• PROBLEM: Your answer needs to include each line of the records in which the string "tributaria" can be found.

• TASK MATERIAL:
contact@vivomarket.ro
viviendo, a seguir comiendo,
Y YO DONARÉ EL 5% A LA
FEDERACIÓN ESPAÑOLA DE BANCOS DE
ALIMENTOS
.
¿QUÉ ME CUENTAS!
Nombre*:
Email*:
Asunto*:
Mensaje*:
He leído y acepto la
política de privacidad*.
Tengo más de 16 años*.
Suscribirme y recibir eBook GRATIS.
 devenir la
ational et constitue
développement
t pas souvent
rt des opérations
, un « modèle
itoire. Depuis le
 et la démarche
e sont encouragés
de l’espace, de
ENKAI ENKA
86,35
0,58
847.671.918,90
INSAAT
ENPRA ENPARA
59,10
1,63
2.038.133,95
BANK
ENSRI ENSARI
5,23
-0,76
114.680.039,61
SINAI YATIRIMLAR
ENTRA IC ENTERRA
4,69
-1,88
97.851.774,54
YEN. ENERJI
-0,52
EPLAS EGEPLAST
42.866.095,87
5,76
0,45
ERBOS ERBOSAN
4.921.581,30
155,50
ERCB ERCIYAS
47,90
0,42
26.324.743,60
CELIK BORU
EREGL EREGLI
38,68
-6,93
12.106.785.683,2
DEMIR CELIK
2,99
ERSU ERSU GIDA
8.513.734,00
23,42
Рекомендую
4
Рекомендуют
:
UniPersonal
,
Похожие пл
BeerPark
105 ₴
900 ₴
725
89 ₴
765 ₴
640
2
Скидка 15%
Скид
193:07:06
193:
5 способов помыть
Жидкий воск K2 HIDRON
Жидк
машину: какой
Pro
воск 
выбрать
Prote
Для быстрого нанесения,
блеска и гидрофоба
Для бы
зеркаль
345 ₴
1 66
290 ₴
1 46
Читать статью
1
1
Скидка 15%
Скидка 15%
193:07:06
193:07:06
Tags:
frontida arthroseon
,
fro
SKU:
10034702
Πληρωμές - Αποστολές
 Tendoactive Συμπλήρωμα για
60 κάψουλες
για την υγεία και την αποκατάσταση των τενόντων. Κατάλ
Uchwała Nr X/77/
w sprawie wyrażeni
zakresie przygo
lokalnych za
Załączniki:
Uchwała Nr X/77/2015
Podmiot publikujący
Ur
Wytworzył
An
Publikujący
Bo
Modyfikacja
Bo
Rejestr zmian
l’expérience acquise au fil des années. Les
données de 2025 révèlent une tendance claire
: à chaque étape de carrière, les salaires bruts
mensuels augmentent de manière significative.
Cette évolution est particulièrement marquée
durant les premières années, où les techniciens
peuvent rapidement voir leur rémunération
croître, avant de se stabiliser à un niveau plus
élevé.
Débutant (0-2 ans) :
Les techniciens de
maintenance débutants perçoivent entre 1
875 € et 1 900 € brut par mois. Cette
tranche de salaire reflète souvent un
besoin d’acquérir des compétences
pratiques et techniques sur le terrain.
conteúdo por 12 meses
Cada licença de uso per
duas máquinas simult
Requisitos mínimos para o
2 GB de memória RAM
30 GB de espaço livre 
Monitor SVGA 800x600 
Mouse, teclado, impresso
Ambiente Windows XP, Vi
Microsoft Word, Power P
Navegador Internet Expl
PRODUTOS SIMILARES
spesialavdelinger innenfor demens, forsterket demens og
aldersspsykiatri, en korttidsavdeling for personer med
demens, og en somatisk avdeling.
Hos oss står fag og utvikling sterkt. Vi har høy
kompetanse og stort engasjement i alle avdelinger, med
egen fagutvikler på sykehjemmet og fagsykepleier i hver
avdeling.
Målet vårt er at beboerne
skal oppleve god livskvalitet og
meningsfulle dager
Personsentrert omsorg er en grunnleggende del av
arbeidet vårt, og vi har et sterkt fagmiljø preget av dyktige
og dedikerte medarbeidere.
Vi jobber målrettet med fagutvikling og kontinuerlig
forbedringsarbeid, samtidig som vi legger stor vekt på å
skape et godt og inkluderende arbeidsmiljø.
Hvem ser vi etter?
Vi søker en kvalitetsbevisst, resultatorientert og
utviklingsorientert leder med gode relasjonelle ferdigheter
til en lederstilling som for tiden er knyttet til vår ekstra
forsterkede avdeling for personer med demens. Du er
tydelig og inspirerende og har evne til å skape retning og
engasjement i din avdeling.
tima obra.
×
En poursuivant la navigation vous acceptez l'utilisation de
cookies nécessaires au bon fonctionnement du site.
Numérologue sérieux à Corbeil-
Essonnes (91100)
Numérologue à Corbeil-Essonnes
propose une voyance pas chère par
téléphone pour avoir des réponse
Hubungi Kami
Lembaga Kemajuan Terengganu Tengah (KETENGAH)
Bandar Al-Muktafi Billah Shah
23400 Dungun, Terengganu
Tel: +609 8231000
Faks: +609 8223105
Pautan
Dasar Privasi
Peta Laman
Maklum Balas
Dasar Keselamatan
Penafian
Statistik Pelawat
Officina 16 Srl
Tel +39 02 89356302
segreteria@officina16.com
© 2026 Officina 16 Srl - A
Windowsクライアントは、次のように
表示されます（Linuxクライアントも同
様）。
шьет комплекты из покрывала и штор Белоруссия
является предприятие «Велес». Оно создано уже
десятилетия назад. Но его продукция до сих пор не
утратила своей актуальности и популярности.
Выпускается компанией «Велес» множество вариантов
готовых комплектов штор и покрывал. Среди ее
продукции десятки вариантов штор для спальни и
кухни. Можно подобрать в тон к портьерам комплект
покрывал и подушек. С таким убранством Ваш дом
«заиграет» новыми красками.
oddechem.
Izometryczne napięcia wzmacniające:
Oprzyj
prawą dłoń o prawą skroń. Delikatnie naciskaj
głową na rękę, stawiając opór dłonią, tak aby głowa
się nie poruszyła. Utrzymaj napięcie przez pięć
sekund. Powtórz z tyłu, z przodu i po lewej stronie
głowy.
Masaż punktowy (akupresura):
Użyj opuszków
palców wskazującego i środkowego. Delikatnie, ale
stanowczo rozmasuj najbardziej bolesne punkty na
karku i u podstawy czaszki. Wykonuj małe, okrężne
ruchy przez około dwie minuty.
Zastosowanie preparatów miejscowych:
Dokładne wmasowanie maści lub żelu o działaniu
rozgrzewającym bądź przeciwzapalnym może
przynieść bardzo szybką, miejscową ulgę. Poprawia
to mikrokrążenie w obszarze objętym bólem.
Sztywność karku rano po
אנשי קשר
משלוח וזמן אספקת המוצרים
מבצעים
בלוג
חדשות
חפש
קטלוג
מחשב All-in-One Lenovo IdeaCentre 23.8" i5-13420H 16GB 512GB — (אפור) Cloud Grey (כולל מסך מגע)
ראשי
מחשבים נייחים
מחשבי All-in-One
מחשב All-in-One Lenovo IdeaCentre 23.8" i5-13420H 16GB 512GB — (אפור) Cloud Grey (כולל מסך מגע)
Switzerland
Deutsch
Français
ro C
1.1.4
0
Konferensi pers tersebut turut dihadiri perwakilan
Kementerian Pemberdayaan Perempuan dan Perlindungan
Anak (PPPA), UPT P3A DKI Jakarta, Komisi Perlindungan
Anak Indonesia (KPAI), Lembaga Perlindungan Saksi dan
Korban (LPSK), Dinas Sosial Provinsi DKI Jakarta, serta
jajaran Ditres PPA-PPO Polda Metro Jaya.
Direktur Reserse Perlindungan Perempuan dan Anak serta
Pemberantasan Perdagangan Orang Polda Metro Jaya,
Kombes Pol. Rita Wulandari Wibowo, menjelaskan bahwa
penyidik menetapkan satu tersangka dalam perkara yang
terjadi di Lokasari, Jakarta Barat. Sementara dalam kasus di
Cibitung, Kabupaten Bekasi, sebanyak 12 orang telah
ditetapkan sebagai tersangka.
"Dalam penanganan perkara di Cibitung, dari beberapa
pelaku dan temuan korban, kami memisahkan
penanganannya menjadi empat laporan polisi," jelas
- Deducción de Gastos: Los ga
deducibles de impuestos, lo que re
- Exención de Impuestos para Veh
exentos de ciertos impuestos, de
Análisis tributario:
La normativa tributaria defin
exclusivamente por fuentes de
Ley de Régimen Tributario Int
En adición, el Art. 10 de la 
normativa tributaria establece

• COMPLETED EXERCISE:
La normativa tributaria defin
normativa tributaria establece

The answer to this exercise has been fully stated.